> _THE PROBLEM_
Reproduce each of the records below line for line, leaving out the pictures.

> _ENTRIES SHOWN_
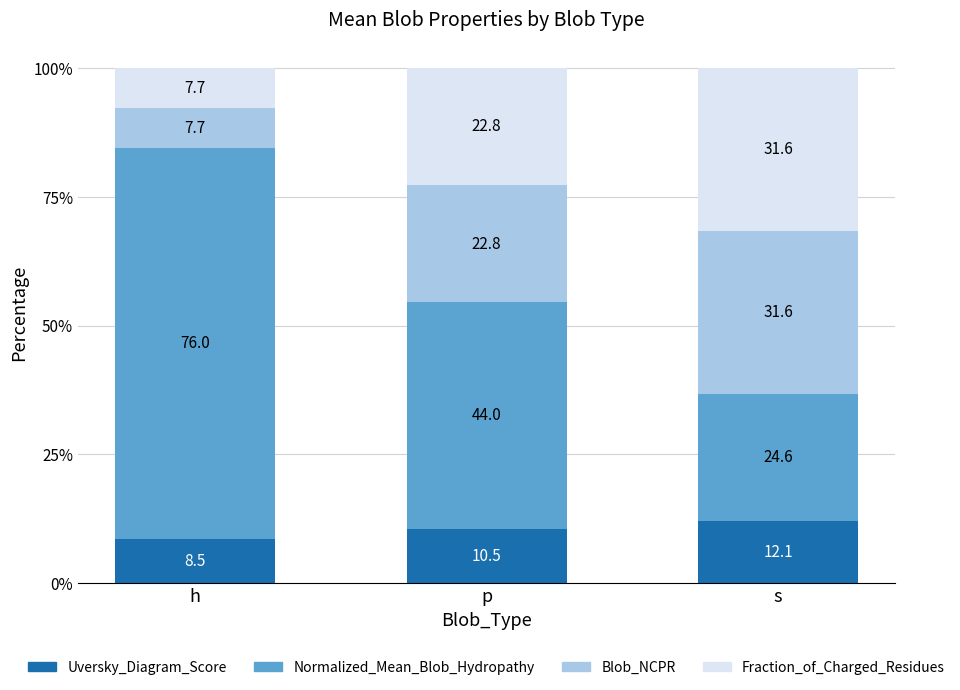

Where does the Uversky_Diagram_Score series first go above 10?

p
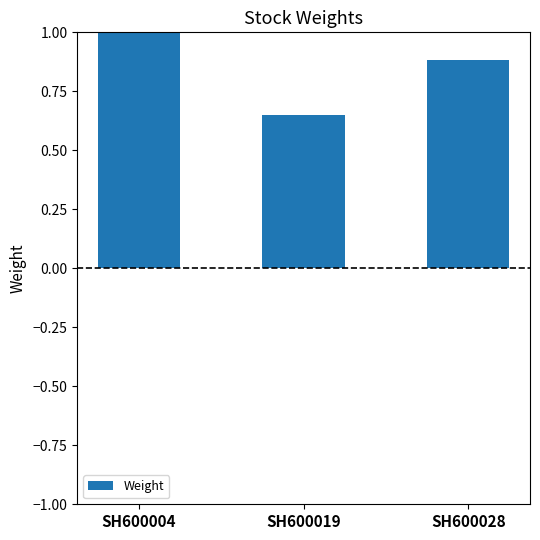

Which category has the lowest value across all series?

SH600019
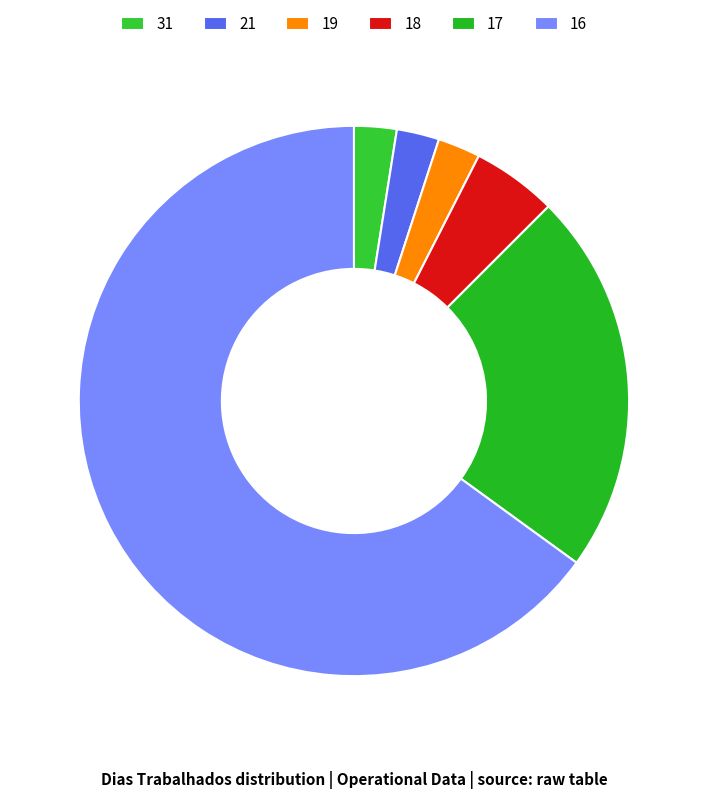

How many slices are in this pie chart?

6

> _FINAL ANSWER_
Where does the Uversky_Diagram_Score series first go above 10?

p

Which category has the lowest value across all series?

SH600019

How many slices are in this pie chart?

6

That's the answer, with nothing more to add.